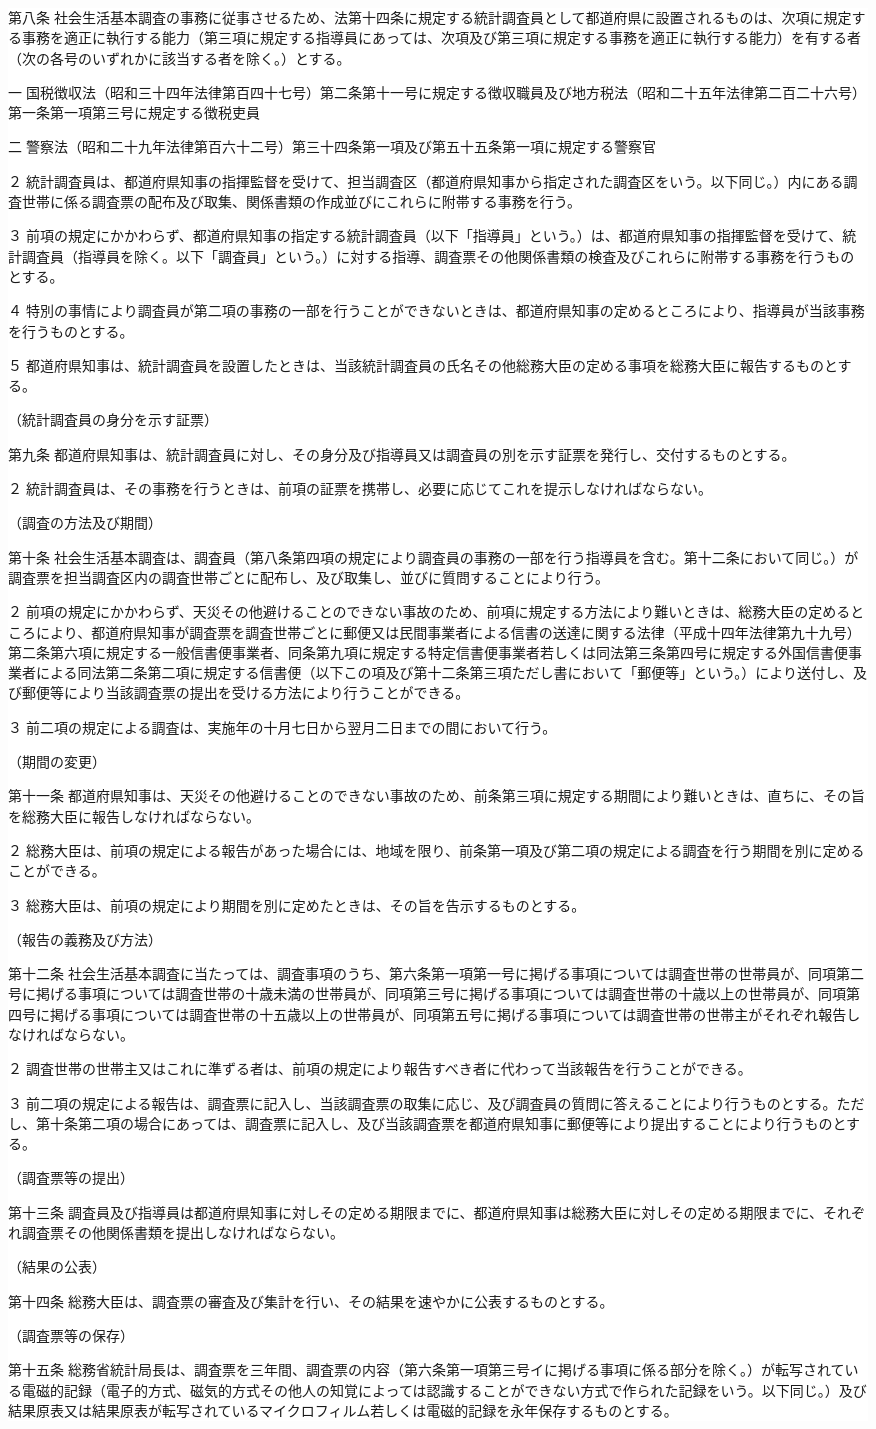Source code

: 第八条 社会生活基本調査の事務に従事させるため、法第十四条に規定する統計調査員として都道府県に設置されるものは、次項に規定する事務を適正に執行する能力（第三項に規定する指導員にあっては、次項及び第三項に規定する事務を適正に執行する能力）を有する者（次の各号のいずれかに該当する者を除く。）とする。

一 国税徴収法（昭和三十四年法律第百四十七号）第二条第十一号に規定する徴収職員及び地方税法（昭和二十五年法律第二百二十六号）第一条第一項第三号に規定する徴税吏員

二 警察法（昭和二十九年法律第百六十二号）第三十四条第一項及び第五十五条第一項に規定する警察官

２ 統計調査員は、都道府県知事の指揮監督を受けて、担当調査区（都道府県知事から指定された調査区をいう。以下同じ。）内にある調査世帯に係る調査票の配布及び取集、関係書類の作成並びにこれらに附帯する事務を行う。

３ 前項の規定にかかわらず、都道府県知事の指定する統計調査員（以下「指導員」という。）は、都道府県知事の指揮監督を受けて、統計調査員（指導員を除く。以下「調査員」という。）に対する指導、調査票その他関係書類の検査及びこれらに附帯する事務を行うものとする。

４ 特別の事情により調査員が第二項の事務の一部を行うことができないときは、都道府県知事の定めるところにより、指導員が当該事務を行うものとする。

５ 都道府県知事は、統計調査員を設置したときは、当該統計調査員の氏名その他総務大臣の定める事項を総務大臣に報告するものとする。

（統計調査員の身分を示す証票）

第九条 都道府県知事は、統計調査員に対し、その身分及び指導員又は調査員の別を示す証票を発行し、交付するものとする。

２ 統計調査員は、その事務を行うときは、前項の証票を携帯し、必要に応じてこれを提示しなければならない。

（調査の方法及び期間）

第十条 社会生活基本調査は、調査員（第八条第四項の規定により調査員の事務の一部を行う指導員を含む。第十二条において同じ。）が調査票を担当調査区内の調査世帯ごとに配布し、及び取集し、並びに質問することにより行う。

２ 前項の規定にかかわらず、天災その他避けることのできない事故のため、前項に規定する方法により難いときは、総務大臣の定めるところにより、都道府県知事が調査票を調査世帯ごとに郵便又は民間事業者による信書の送達に関する法律（平成十四年法律第九十九号）第二条第六項に規定する一般信書便事業者、同条第九項に規定する特定信書便事業者若しくは同法第三条第四号に規定する外国信書便事業者による同法第二条第二項に規定する信書便（以下この項及び第十二条第三項ただし書において「郵便等」という。）により送付し、及び郵便等により当該調査票の提出を受ける方法により行うことができる。

３ 前二項の規定による調査は、実施年の十月七日から翌月二日までの間において行う。

（期間の変更）

第十一条 都道府県知事は、天災その他避けることのできない事故のため、前条第三項に規定する期間により難いときは、直ちに、その旨を総務大臣に報告しなければならない。

２ 総務大臣は、前項の規定による報告があった場合には、地域を限り、前条第一項及び第二項の規定による調査を行う期間を別に定めることができる。

３ 総務大臣は、前項の規定により期間を別に定めたときは、その旨を告示するものとする。

（報告の義務及び方法）

第十二条 社会生活基本調査に当たっては、調査事項のうち、第六条第一項第一号に掲げる事項については調査世帯の世帯員が、同項第二号に掲げる事項については調査世帯の十歳未満の世帯員が、同項第三号に掲げる事項については調査世帯の十歳以上の世帯員が、同項第四号に掲げる事項については調査世帯の十五歳以上の世帯員が、同項第五号に掲げる事項については調査世帯の世帯主がそれぞれ報告しなければならない。

２ 調査世帯の世帯主又はこれに準ずる者は、前項の規定により報告すべき者に代わって当該報告を行うことができる。

３ 前二項の規定による報告は、調査票に記入し、当該調査票の取集に応じ、及び調査員の質問に答えることにより行うものとする。ただし、第十条第二項の場合にあっては、調査票に記入し、及び当該調査票を都道府県知事に郵便等により提出することにより行うものとする。

（調査票等の提出）

第十三条 調査員及び指導員は都道府県知事に対しその定める期限までに、都道府県知事は総務大臣に対しその定める期限までに、それぞれ調査票その他関係書類を提出しなければならない。

（結果の公表）

第十四条 総務大臣は、調査票の審査及び集計を行い、その結果を速やかに公表するものとする。

（調査票等の保存）

第十五条 総務省統計局長は、調査票を三年間、調査票の内容（第六条第一項第三号イに掲げる事項に係る部分を除く。）が転写されている電磁的記録（電子的方式、磁気的方式その他人の知覚によっては認識することができない方式で作られた記録をいう。以下同じ。）及び結果原表又は結果原表が転写されているマイクロフィルム若しくは電磁的記録を永年保存するものとする。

■ Exercise prompt
Write out the records exactly. Do not carry the pictures over.

■ Exercise response
Source code

: 第八条 社会生活基本調査の事務に従事させるため、法第十四条に規定する統計調査員として都道府県に設置されるものは、次項に規定する事務を適正に執行する能力（第三項に規定する指導員にあっては、次項及び第三項に規定する事務を適正に執行する能力）を有する者（次の各号のいずれかに該当する者を除く。）とする。

一 国税徴収法（昭和三十四年法律第百四十七号）第二条第十一号に規定する徴収職員及び地方税法（昭和二十五年法律第二百二十六号）第一条第一項第三号に規定する徴税吏員

二 警察法（昭和二十九年法律第百六十二号）第三十四条第一項及び第五十五条第一項に規定する警察官

２ 統計調査員は、都道府県知事の指揮監督を受けて、担当調査区（都道府県知事から指定された調査区をいう。以下同じ。）内にある調査世帯に係る調査票の配布及び取集、関係書類の作成並びにこれらに附帯する事務を行う。

３ 前項の規定にかかわらず、都道府県知事の指定する統計調査員（以下「指導員」という。）は、都道府県知事の指揮監督を受けて、統計調査員（指導員を除く。以下「調査員」という。）に対する指導、調査票その他関係書類の検査及びこれらに附帯する事務を行うものとする。

４ 特別の事情により調査員が第二項の事務の一部を行うことができないときは、都道府県知事の定めるところにより、指導員が当該事務を行うものとする。

５ 都道府県知事は、統計調査員を設置したときは、当該統計調査員の氏名その他総務大臣の定める事項を総務大臣に報告するものとする。

（統計調査員の身分を示す証票）

第九条 都道府県知事は、統計調査員に対し、その身分及び指導員又は調査員の別を示す証票を発行し、交付するものとする。

２ 統計調査員は、その事務を行うときは、前項の証票を携帯し、必要に応じてこれを提示しなければならない。

（調査の方法及び期間）

第十条 社会生活基本調査は、調査員（第八条第四項の規定により調査員の事務の一部を行う指導員を含む。第十二条において同じ。）が調査票を担当調査区内の調査世帯ごとに配布し、及び取集し、並びに質問することにより行う。

２ 前項の規定にかかわらず、天災その他避けることのできない事故のため、前項に規定する方法により難いときは、総務大臣の定めるところにより、都道府県知事が調査票を調査世帯ごとに郵便又は民間事業者による信書の送達に関する法律（平成十四年法律第九十九号）第二条第六項に規定する一般信書便事業者、同条第九項に規定する特定信書便事業者若しくは同法第三条第四号に規定する外国信書便事業者による同法第二条第二項に規定する信書便（以下この項及び第十二条第三項ただし書において「郵便等」という。）により送付し、及び郵便等により当該調査票の提出を受ける方法により行うことができる。

３ 前二項の規定による調査は、実施年の十月七日から翌月二日までの間において行う。

（期間の変更）

第十一条 都道府県知事は、天災その他避けることのできない事故のため、前条第三項に規定する期間により難いときは、直ちに、その旨を総務大臣に報告しなければならない。

２ 総務大臣は、前項の規定による報告があった場合には、地域を限り、前条第一項及び第二項の規定による調査を行う期間を別に定めることができる。

３ 総務大臣は、前項の規定により期間を別に定めたときは、その旨を告示するものとする。

（報告の義務及び方法）

第十二条 社会生活基本調査に当たっては、調査事項のうち、第六条第一項第一号に掲げる事項については調査世帯の世帯員が、同項第二号に掲げる事項については調査世帯の十歳未満の世帯員が、同項第三号に掲げる事項については調査世帯の十歳以上の世帯員が、同項第四号に掲げる事項については調査世帯の十五歳以上の世帯員が、同項第五号に掲げる事項については調査世帯の世帯主がそれぞれ報告しなければならない。

２ 調査世帯の世帯主又はこれに準ずる者は、前項の規定により報告すべき者に代わって当該報告を行うことができる。

３ 前二項の規定による報告は、調査票に記入し、当該調査票の取集に応じ、及び調査員の質問に答えることにより行うものとする。ただし、第十条第二項の場合にあっては、調査票に記入し、及び当該調査票を都道府県知事に郵便等により提出することにより行うものとする。

（調査票等の提出）

第十三条 調査員及び指導員は都道府県知事に対しその定める期限までに、都道府県知事は総務大臣に対しその定める期限までに、それぞれ調査票その他関係書類を提出しなければならない。

（結果の公表）

第十四条 総務大臣は、調査票の審査及び集計を行い、その結果を速やかに公表するものとする。

（調査票等の保存）

第十五条 総務省統計局長は、調査票を三年間、調査票の内容（第六条第一項第三号イに掲げる事項に係る部分を除く。）が転写されている電磁的記録（電子的方式、磁気的方式その他人の知覚によっては認識することができない方式で作られた記録をいう。以下同じ。）及び結果原表又は結果原表が転写されているマイクロフィルム若しくは電磁的記録を永年保存するものとする。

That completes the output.